## CONSIGNE ÉCRITE A
Pouvez-vous citer, dans le texte sur le RGPD et la protection des mineurs, le passage qui s'ouvre sur les mots contenant « Force est de » et se termine par « d’épée dans l’eau. » ?
## CONSIGNE ÉCRITE B
Comment prolongeriez-vous le texte sur le RGPD et la protection des mineurs en ligne, en reprenant juste après sa dernière phrase ?

## TEXTE SOURCE

Certaines plateformes sont encore hésitantes à mettre en place le règlement européen, c’est pourquoi elles ne mettent en place qu’une partie des dispositions prévues. Généralement cela se matérialise par des recommandations faites au mineur en indiquant l’âge minimum pour l’utilisation de chaque service, sans prendre en compte les spécificités du pays dans lequel se trouve l’enfant. On peut donc trouver des plateformes qui mettent en place des pages relatives à la collecte des données des mineurs, sans pour autant mettre en place un système de vérification de l’âge du mineur. D’autres plateformes mettent en avant que certains services sont interdits en fonction de l’âge de l’utilisateur, sans pour autant demander une quelconque autorité parentale.
3/ Protection RGPD « Malus – 100 XP »
Force est de constater que la mise en conformité du RGPD est un vrai champ de bataille et certaine plateforme ont encore dû mal à concevoir qu’il serait temps d’aller au front.
Il est facile de remarque que certaines plateformes et jeux ne ce sont pas encore lancés dans la mise en conformité avec des politiques de confidentialité datant d’avant l’entrée en vigueur du règlement. Pire encore, certaines politiques sur la protection de la vie privée ne prévoient pas de mécanisme de vérification de l’âge, mais également la finalité des traitements des données collectées. Des amendes risquent donc de tomber, en espérant que ces dernières ne seront pas qu’un énième coup d’épée dans l’eau.
Malgré certaines plateformes réfractaires, la protection de l’enfant mineur au sein de l’Union européenne semble avoir de beau jour devant elle. On ne peut pas dire que cela soit le cas pour celui de l’enfant à naître aux États-Unis. En effet, certaines entreprises, dont Activision Blizzard, un des géants de l’industrie du jeu vidéo, payeraient ses salariées américaines 1 dollar par jour pour pouvoir accéder à leur donnée de grossesse afin d’économiser des frais de santé. Cela lui permettrait de suivre le déroulement de la grossesse, mais aussi le développement du bébé, bien que ces données soit anonymes il est possible de procéder à une réidentification de l’individu. L’herbe n’est finalement pas plus verte chez son voisin.

## MATÉRIEL FOURNI
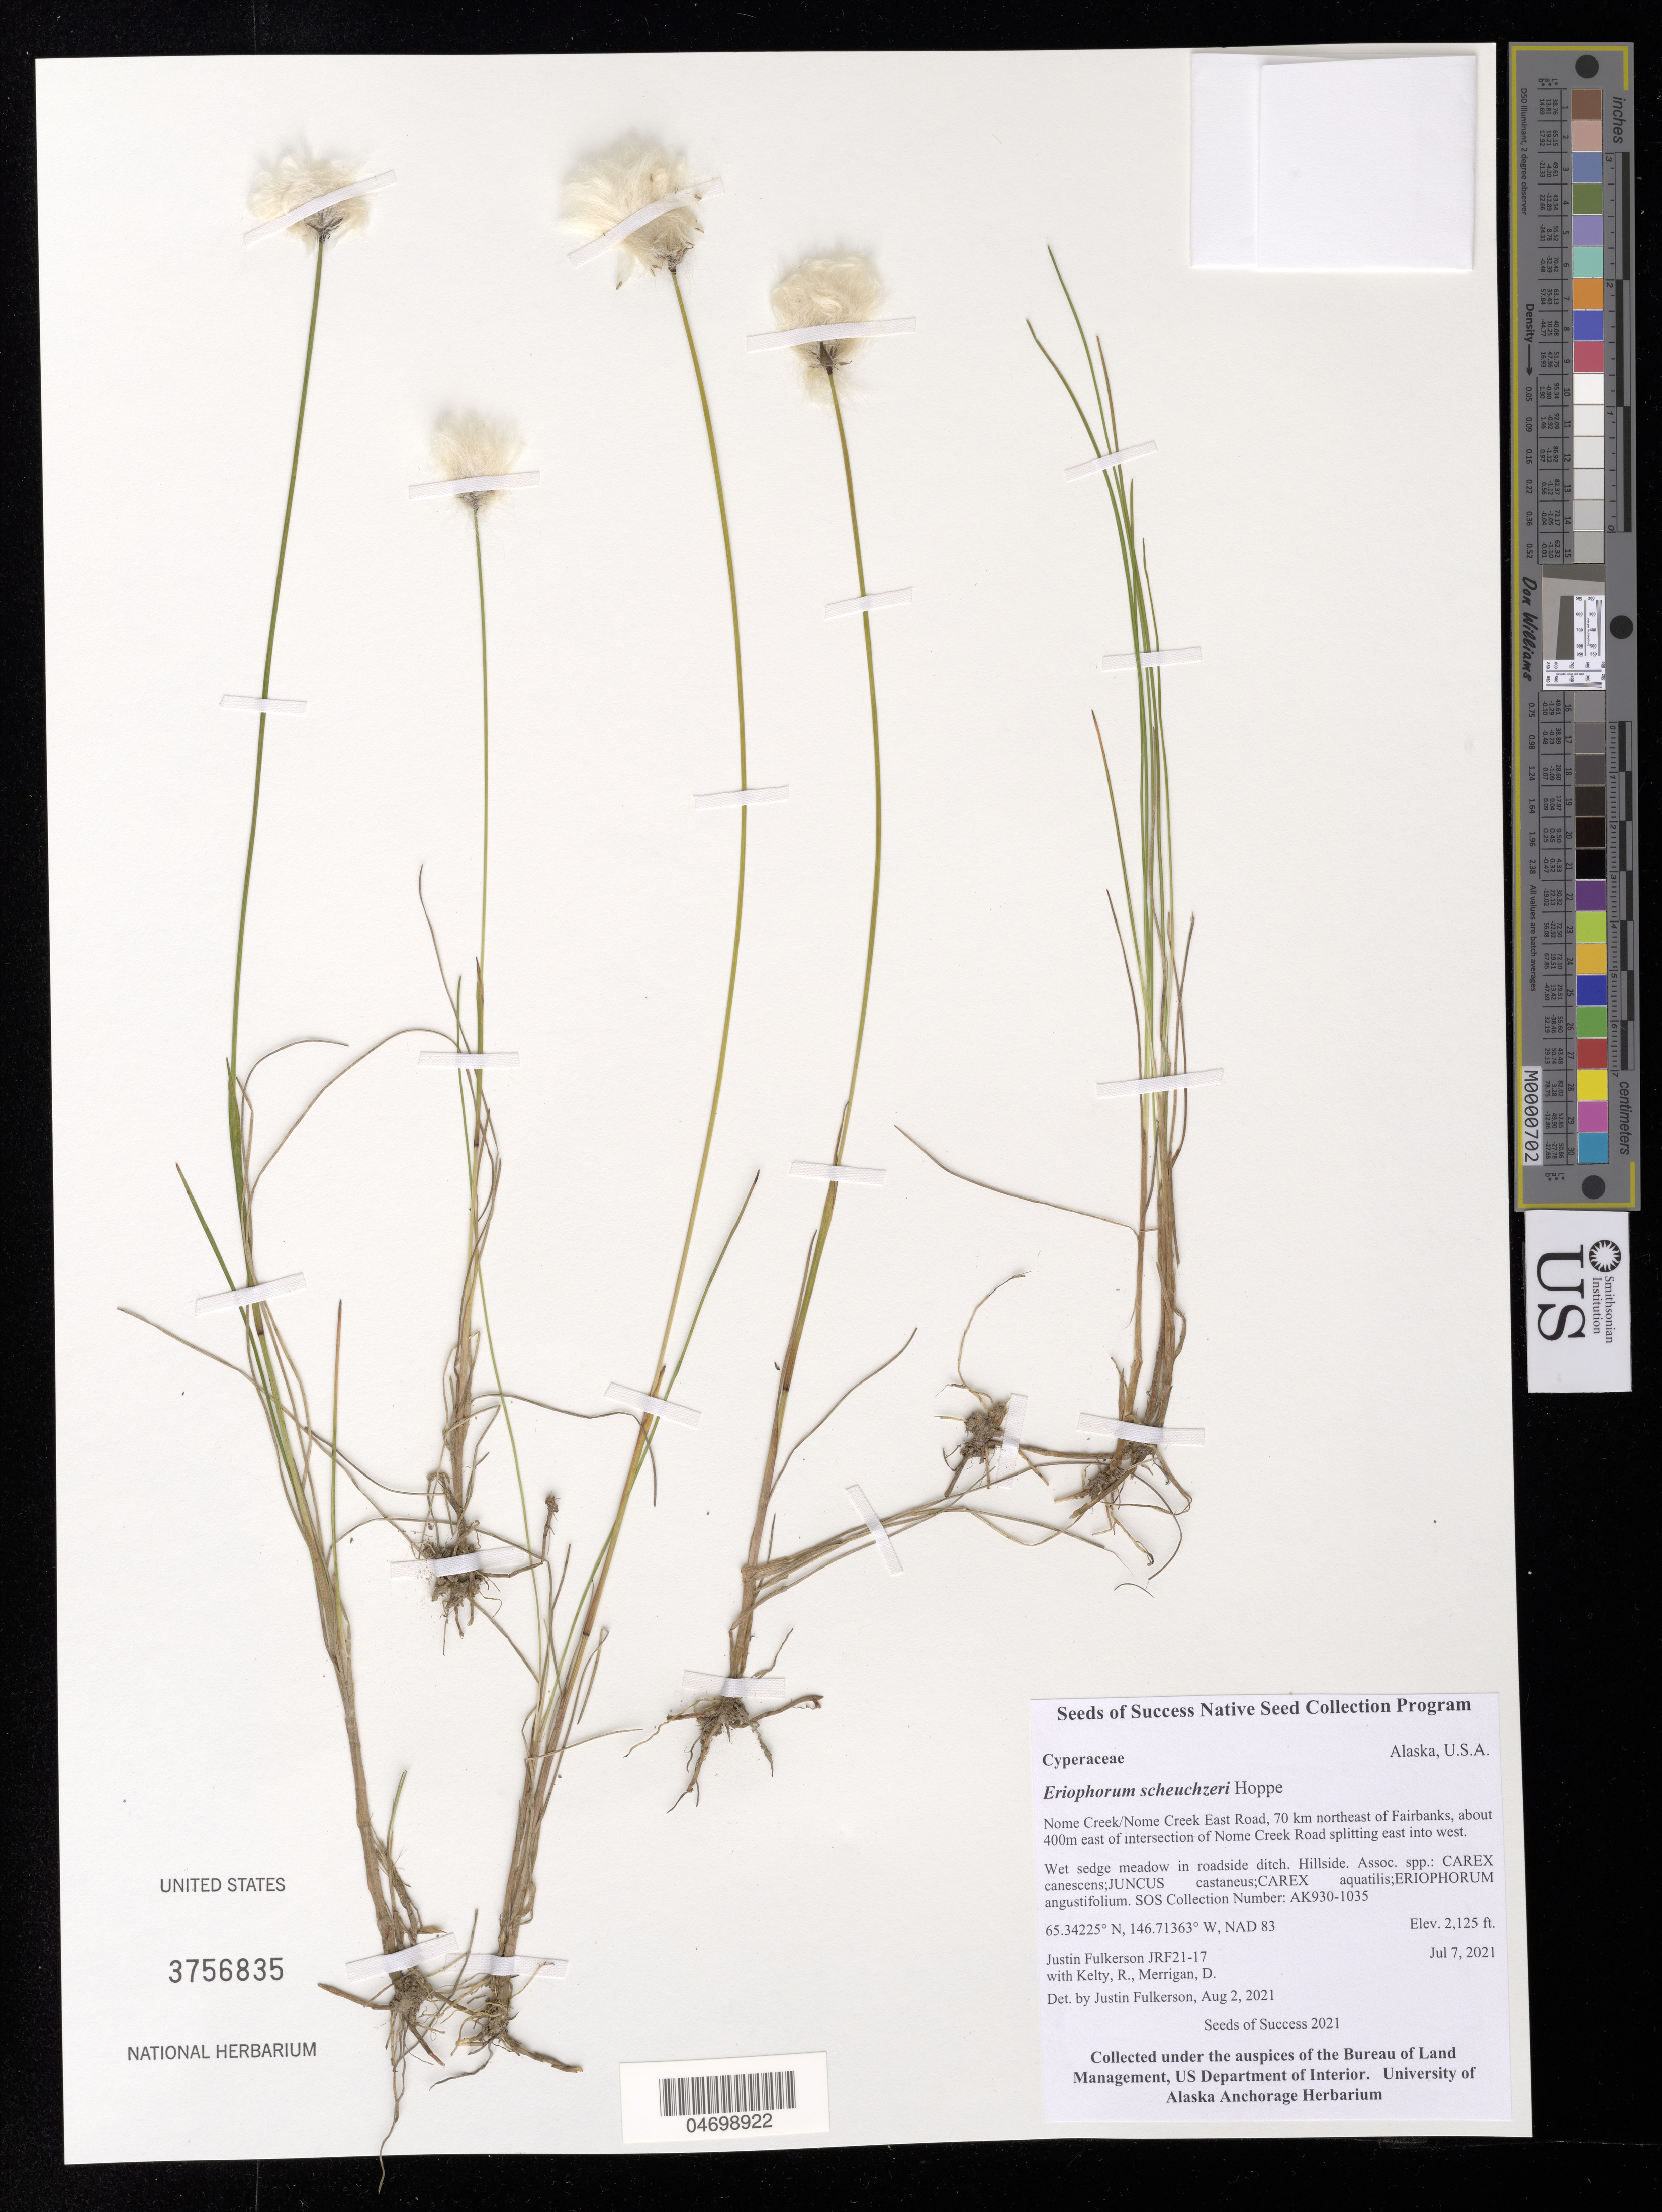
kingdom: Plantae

## RÉPONSE ATTENDUE A
Force est de constater que la mise en conformité du RGPD est un vrai champ de bataille et certaine plateforme ont encore dû mal à concevoir qu’il serait temps d’aller au front.
Il est facile de remarque que certaines plateformes et jeux ne ce sont pas encore lancés dans la mise en conformité avec des politiques de confidentialité datant d’avant l’entrée en vigueur du règlement. Pire encore, certaines politiques sur la protection de la vie privée ne prévoient pas de mécanisme de vérification de l’âge, mais également la finalité des traitements des données collectées. Des amendes risquent donc de tomber, en espérant que ces dernières ne seront pas qu’un énième coup d’épée dans l’eau.

## RÉPONSE ATTENDUE B
Source :
« Accord sur la protection de la vie privée », https://store.steampowered.com/privacy_agreement/, consulté le 11 mai 2019.
« Politique de Niantic relative à la protection des données à caractère personnel », https://nianticlabs.com/privacy/fr/, consulté le 11 mai 2019.
Riot Games, « Mise à jour de la politique de confidentialité », https://euw.leagueoflegends.com/fr/news/riot-games/announcements/mise-jour-de-la-politique-de-confidentialiten consulté le 11 mai 2019.
ISTO, « RGPD et traitement des données », https://support.riotgames.com/hc/fr/articles/360001316148-RGPD-et-traitement-des-donn%C3%A9es, publié le 19 avril 2019, consulté le 11 mai 2019.
Emmanuel Forsans, « Jeux vidéo et RGPD – quel impact sur la collecte des données ? Premier bilan », https://www.afjv.com/news/9628_jeux-video-et-rgpd-l-impact-sur-la-collecte-des-donnees.htm, consulté le 11 mai 2019.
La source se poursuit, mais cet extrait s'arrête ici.